** START **

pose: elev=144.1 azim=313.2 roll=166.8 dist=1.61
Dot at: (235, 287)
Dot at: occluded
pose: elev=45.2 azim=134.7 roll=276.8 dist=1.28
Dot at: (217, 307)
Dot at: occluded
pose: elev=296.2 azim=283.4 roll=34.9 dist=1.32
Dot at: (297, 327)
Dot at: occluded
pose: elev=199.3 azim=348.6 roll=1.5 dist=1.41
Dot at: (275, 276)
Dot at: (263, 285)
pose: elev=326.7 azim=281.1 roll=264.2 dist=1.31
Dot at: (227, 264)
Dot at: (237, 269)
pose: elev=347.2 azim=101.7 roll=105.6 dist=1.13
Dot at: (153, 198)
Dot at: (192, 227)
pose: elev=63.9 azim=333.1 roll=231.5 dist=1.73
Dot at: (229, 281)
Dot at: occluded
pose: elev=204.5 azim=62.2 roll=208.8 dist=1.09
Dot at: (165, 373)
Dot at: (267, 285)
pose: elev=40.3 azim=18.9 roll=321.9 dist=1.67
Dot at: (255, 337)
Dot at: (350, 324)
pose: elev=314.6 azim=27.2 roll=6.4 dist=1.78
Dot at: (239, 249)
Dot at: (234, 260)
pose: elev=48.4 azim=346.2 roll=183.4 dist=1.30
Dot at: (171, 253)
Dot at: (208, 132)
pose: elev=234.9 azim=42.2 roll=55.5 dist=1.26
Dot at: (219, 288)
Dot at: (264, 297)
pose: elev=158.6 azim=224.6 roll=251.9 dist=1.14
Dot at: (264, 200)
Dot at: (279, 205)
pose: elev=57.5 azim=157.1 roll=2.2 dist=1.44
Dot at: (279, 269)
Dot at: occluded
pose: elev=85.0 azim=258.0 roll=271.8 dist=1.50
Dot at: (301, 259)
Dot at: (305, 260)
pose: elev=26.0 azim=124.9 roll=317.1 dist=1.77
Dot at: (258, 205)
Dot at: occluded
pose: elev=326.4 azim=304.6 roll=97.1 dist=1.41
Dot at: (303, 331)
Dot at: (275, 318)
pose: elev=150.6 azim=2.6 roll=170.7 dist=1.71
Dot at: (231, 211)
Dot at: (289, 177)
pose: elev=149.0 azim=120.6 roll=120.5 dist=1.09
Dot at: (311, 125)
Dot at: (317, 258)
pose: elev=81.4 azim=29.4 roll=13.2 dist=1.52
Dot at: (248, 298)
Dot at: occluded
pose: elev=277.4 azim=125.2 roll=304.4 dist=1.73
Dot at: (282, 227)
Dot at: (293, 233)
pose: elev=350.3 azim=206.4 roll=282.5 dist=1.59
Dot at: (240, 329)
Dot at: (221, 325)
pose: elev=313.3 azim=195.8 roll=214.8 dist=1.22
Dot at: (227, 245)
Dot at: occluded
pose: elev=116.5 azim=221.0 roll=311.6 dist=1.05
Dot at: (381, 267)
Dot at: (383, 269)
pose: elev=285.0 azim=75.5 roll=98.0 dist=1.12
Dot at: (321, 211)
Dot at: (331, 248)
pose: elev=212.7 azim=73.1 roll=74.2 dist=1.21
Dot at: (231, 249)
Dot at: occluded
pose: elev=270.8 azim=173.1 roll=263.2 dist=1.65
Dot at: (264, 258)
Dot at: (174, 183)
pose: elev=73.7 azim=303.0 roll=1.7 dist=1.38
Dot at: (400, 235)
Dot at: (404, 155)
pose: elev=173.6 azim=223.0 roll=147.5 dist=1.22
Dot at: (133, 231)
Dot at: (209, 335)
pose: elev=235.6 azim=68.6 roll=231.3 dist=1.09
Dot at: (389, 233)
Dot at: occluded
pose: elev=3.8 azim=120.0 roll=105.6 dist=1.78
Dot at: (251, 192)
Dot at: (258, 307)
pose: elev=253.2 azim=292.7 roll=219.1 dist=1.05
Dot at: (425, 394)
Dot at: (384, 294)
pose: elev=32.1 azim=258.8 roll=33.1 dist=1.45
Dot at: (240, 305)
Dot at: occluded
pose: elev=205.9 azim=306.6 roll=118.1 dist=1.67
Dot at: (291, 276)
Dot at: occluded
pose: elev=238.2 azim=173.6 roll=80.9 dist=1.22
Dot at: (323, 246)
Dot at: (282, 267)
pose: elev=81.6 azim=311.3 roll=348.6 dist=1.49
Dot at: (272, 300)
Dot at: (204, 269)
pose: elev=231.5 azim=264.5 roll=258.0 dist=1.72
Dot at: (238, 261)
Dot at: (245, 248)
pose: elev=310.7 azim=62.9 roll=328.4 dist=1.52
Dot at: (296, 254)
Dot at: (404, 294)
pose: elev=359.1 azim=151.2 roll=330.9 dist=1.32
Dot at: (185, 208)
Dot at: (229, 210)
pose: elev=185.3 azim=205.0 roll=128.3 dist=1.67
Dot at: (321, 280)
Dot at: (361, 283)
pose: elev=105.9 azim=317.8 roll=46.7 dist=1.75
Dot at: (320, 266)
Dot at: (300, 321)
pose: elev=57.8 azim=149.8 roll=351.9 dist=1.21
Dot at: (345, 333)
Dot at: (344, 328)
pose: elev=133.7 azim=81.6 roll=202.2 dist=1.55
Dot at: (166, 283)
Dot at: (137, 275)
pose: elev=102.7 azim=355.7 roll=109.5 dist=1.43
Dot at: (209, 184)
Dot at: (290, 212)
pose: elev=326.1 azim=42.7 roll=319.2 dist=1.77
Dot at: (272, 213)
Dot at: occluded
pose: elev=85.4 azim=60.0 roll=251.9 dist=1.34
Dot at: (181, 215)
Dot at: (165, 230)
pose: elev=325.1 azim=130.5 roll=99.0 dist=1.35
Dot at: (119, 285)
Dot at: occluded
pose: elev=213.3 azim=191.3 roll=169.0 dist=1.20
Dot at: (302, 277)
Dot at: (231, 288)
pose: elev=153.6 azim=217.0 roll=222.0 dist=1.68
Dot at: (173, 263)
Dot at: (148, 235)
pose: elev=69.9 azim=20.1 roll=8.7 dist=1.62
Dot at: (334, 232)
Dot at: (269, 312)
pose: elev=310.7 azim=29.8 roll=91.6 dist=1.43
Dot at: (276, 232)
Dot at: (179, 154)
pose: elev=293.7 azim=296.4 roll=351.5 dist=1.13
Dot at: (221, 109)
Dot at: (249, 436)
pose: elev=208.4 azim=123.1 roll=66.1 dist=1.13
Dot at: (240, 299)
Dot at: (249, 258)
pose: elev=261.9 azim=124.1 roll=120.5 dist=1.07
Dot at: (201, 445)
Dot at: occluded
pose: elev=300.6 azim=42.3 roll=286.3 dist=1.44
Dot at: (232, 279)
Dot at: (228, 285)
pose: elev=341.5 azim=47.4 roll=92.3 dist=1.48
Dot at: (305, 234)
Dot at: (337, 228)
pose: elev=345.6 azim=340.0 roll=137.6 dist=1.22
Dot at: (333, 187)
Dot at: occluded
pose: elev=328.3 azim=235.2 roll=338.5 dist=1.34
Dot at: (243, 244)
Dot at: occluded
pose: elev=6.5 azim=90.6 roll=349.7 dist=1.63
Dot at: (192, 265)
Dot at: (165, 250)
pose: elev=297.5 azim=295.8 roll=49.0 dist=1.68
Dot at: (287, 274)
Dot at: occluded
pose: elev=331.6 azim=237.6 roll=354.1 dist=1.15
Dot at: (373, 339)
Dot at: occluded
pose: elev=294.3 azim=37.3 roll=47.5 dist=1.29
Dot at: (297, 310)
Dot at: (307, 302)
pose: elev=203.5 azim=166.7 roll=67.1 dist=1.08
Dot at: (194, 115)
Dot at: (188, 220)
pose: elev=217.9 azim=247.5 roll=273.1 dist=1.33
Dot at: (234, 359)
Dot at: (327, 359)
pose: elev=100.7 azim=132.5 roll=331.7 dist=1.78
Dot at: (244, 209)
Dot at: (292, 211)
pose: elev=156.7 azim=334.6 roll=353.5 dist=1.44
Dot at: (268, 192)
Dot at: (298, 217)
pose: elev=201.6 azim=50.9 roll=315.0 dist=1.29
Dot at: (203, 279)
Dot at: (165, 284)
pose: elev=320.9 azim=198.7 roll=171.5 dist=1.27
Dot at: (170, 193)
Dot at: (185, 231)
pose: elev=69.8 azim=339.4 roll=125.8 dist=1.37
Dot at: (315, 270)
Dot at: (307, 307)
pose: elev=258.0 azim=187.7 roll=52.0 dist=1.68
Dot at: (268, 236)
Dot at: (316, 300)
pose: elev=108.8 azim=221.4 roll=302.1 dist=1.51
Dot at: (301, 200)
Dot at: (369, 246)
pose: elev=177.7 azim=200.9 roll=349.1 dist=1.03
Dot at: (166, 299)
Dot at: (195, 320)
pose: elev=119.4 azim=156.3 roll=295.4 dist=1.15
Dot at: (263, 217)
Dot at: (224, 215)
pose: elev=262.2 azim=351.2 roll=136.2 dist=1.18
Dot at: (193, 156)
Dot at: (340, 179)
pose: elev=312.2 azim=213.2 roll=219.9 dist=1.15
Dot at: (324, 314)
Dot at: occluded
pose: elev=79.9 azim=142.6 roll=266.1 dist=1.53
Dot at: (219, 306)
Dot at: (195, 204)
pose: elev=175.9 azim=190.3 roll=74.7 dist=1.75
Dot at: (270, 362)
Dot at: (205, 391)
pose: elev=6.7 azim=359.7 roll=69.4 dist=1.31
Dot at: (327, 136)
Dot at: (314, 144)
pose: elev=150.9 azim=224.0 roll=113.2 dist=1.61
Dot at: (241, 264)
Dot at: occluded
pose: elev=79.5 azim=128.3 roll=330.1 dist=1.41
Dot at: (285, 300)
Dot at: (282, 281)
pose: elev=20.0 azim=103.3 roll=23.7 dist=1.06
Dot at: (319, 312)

** END **

▶ EXERCISE DIRECTIONS:
Rewrite the stretch of the data from the line containing "pose: elev=40.3 azim=18.9" through the line containing "Dot at: (305, 260)" as a Markdown table with the columns Row and Line. Number each row, and leave out any blank lines.

▶ RESULT:
| Row | Line |
|---|---|
| 1 | pose: elev=40.3 azim=18.9 roll=321.9 dist=1.67 |
| 2 | Dot at: (255, 337) |
| 3 | Dot at: (350, 324) |
| 4 | pose: elev=314.6 azim=27.2 roll=6.4 dist=1.78 |
| 5 | Dot at: (239, 249) |
| 6 | Dot at: (234, 260) |
| 7 | pose: elev=48.4 azim=346.2 roll=183.4 dist=1.30 |
| 8 | Dot at: (171, 253) |
| 9 | Dot at: (208, 132) |
| 10 | pose: elev=234.9 azim=42.2 roll=55.5 dist=1.26 |
| 11 | Dot at: (219, 288) |
| 12 | Dot at: (264, 297) |
| 13 | pose: elev=158.6 azim=224.6 roll=251.9 dist=1.14 |
| 14 | Dot at: (264, 200) |
| 15 | Dot at: (279, 205) |
| 16 | pose: elev=57.5 azim=157.1 roll=2.2 dist=1.44 |
| 17 | Dot at: (279, 269) |
| 18 | Dot at: occluded |
| 19 | pose: elev=85.0 azim=258.0 roll=271.8 dist=1.50 |
| 20 | Dot at: (301, 259) |
| 21 | Dot at: (305, 260) |